CMDh developments regarding marketing authorisations processed through decentralised procedures
Minutes of the CMDh meetings of 25-27 January 2022
Capsulas N 226
On 18 March 2022, the amended minutes of the CMDh meetings held in January 2022 were published. In these meetings, the CMDh discussed, among other issues, a case regarding an appeal against a Dutch marketing authorisation (MA) which had been processed through a decentralised procedure (DCP) with Netherlands as Reference Member State (RMS). The minutes include some fairly interesting remarks.
National MAs processed through DCPs
MAs granted by national agencies, even when processed through a DCP, are considered national administrative acts and, as such, are subject to the rules of the country that granted the MA. According to the CMDh, if the MA granted in the RMS is challenged and annulled, this does not automatically entail the annulment of the MAs granted in the Concerned Member States (CMS). The outcome of a judicial procedure against a MA granted by a given Member State (even if it is the RMS) shall only affect the MA of this Member State; and such outcome shall not automatically impact on the MAs granted in other Member States.

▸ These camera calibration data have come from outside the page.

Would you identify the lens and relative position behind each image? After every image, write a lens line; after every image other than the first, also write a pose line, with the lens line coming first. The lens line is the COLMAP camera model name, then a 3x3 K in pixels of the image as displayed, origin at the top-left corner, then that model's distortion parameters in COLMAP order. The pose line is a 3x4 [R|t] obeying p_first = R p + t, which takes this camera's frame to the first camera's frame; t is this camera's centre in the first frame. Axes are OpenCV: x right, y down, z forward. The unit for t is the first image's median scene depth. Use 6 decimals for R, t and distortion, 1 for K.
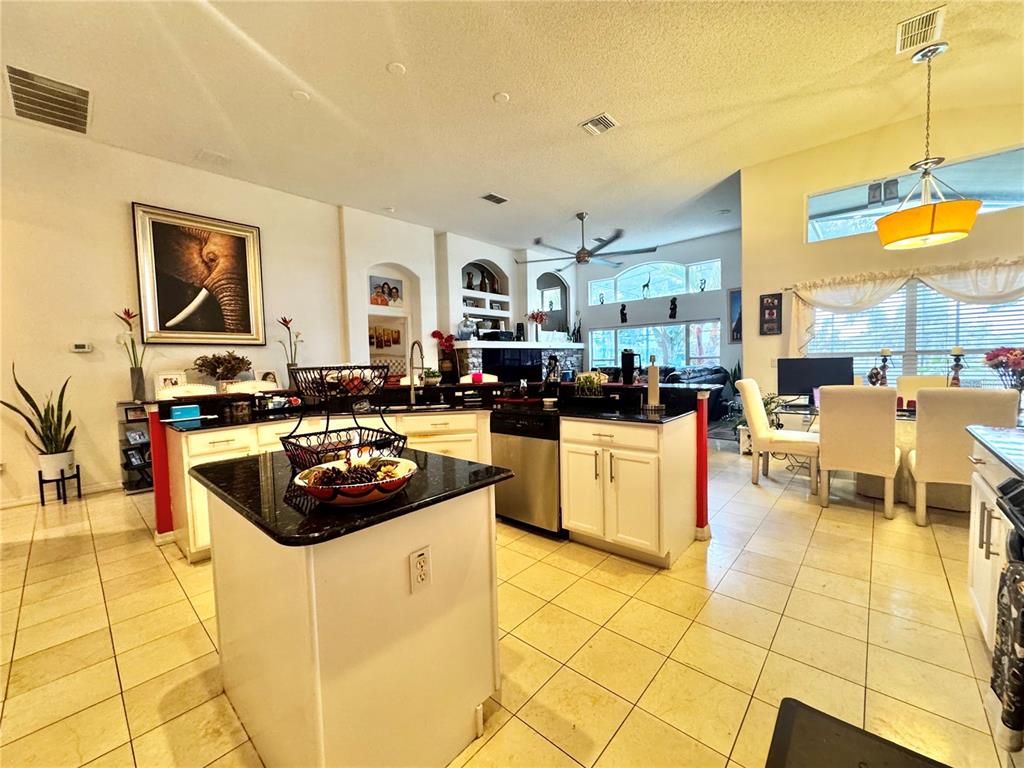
lens RADIAL K [[407.5, 0, 512.3], [0, 407.5, 383.2], [0, 0, 1]] dist [-0.006244, 0.000824]
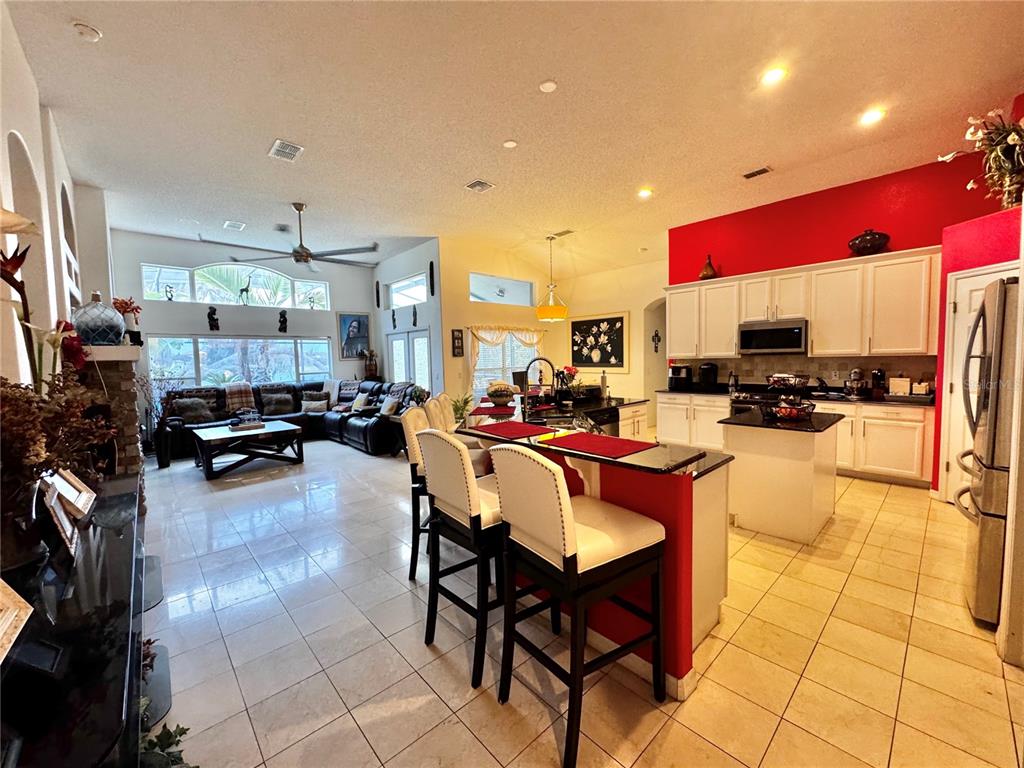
lens RADIAL K [[407.5, 0, 512.7], [0, 407.5, 384.7], [0, 0, 1]] dist [-0.006244, 0.000824]
pose [[0.096715, -0.039398, 0.994532, -0.530896], [0.073844, 0.996746, 0.032304, -0.031989], [-0.992569, 0.070316, 0.099309, 0.419815]]
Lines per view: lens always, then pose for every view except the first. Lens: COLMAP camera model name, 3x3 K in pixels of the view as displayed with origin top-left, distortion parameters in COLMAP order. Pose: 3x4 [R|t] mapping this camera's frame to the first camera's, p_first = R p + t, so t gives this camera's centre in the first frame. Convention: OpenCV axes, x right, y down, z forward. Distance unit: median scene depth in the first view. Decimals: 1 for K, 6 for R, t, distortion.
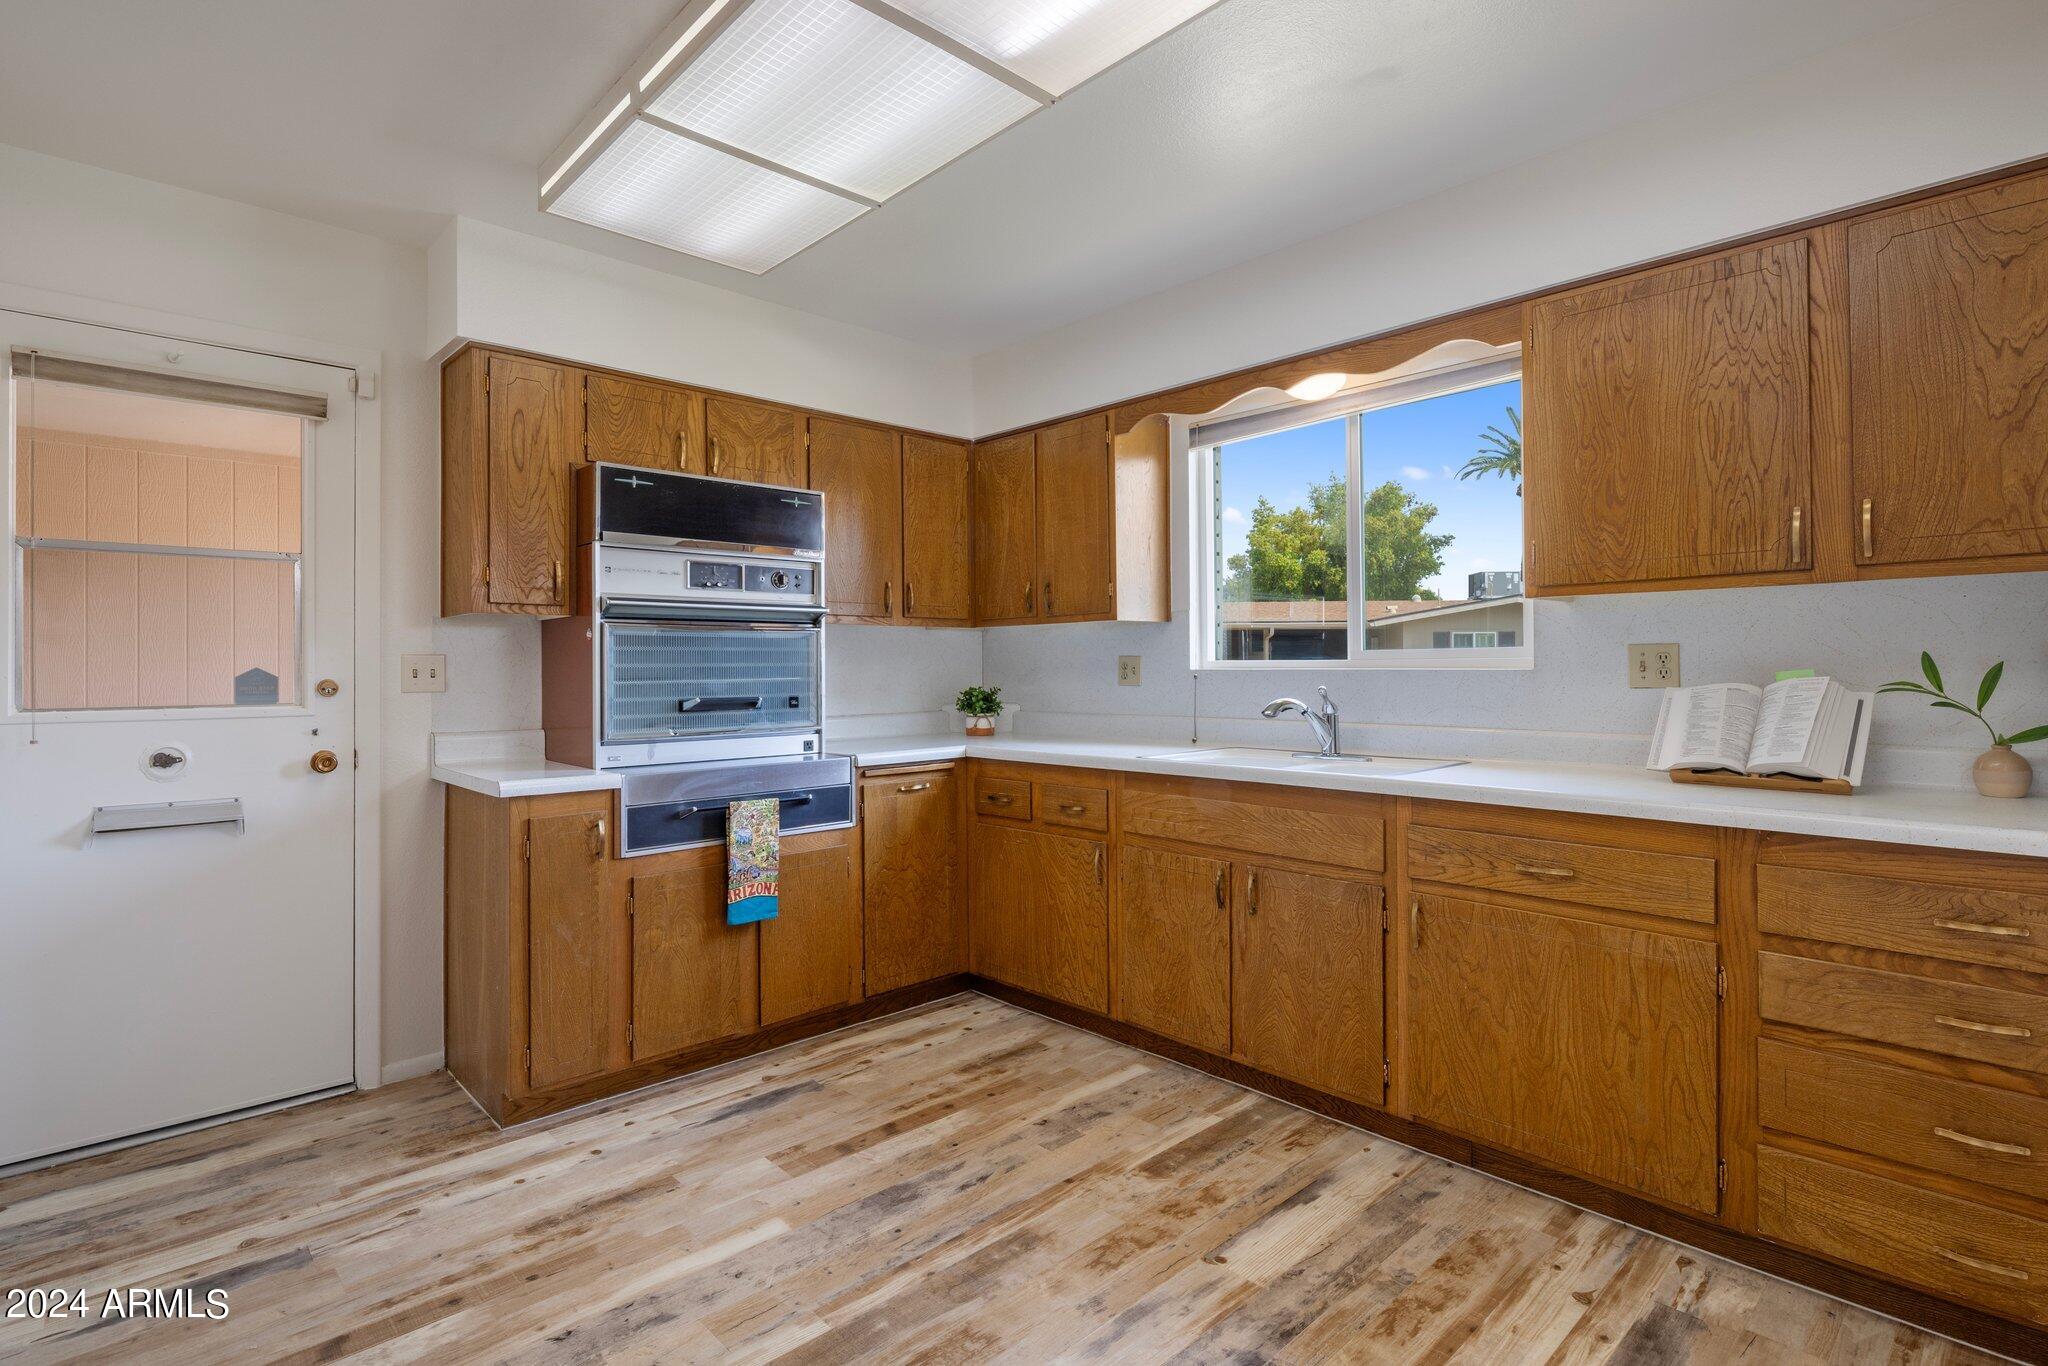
lens RADIAL K [[991.4, 0, 1036.5], [0, 991.4, 669.0], [0, 0, 1]] dist [0.007739, -0.007155]
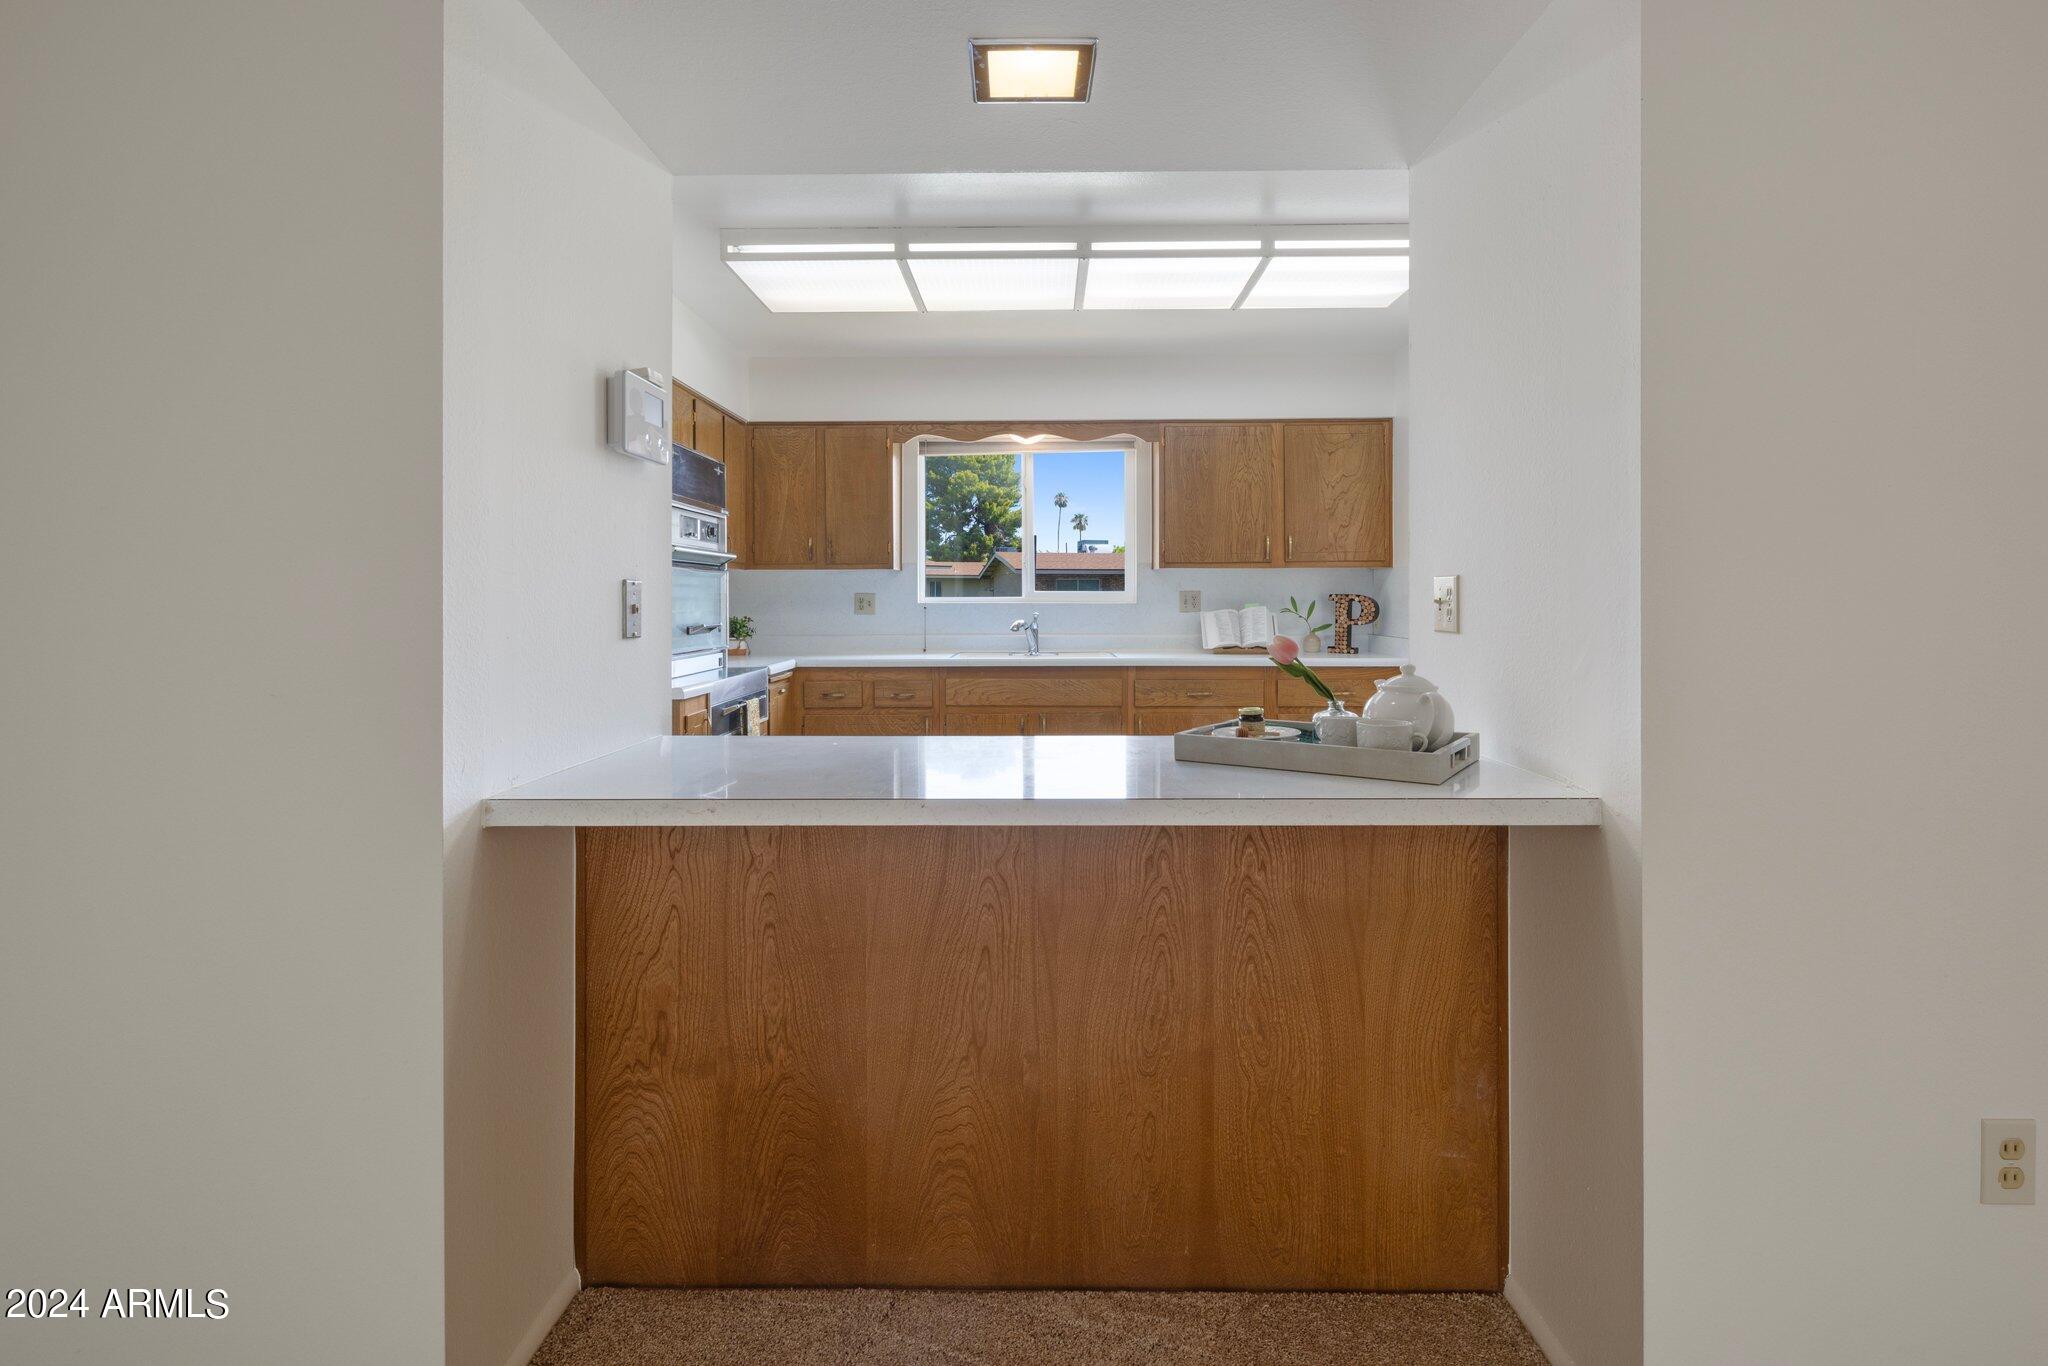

Applications filed by regulatory consultants
Another hot topic regarding this matter is how to handle cases where a regulatory consultant firm applies for a MA with the aim of subsequently transferring it to a pharmaceutical company, which will ultimately market the product as the MA holder (MAH). The CMDh understands that these entities must not be considered the same company as the future MAH for the purposes of Article 8(3)(l) of Directive 2001/83/EC. According to this provision, any applicant of a MA must report on other applications, approvals and refusals that the same applicant has dealt with in other Member States. The applicant is not required to provide information on approvals and applications made by other entities.
The European Commission has issued several guidelines regarding how to interpret the term “same applicant”. According to these, companies of the same group and/or licensees should be considered the “same applicant”. The position of the CMDh is that regulatory consultant firms should not be considered the “same applicant” as the ulterior MAH.
Locus standi to appeal against MAs in the Netherlands
It follows from the minutes of the CMDh that a third party challenged the Dutch MA. In the Netherlands, competitors have locus standi to challenge third party’s MAs and affected parties may request to be considered as an interested party in the administrative procedure for the granting of the MA.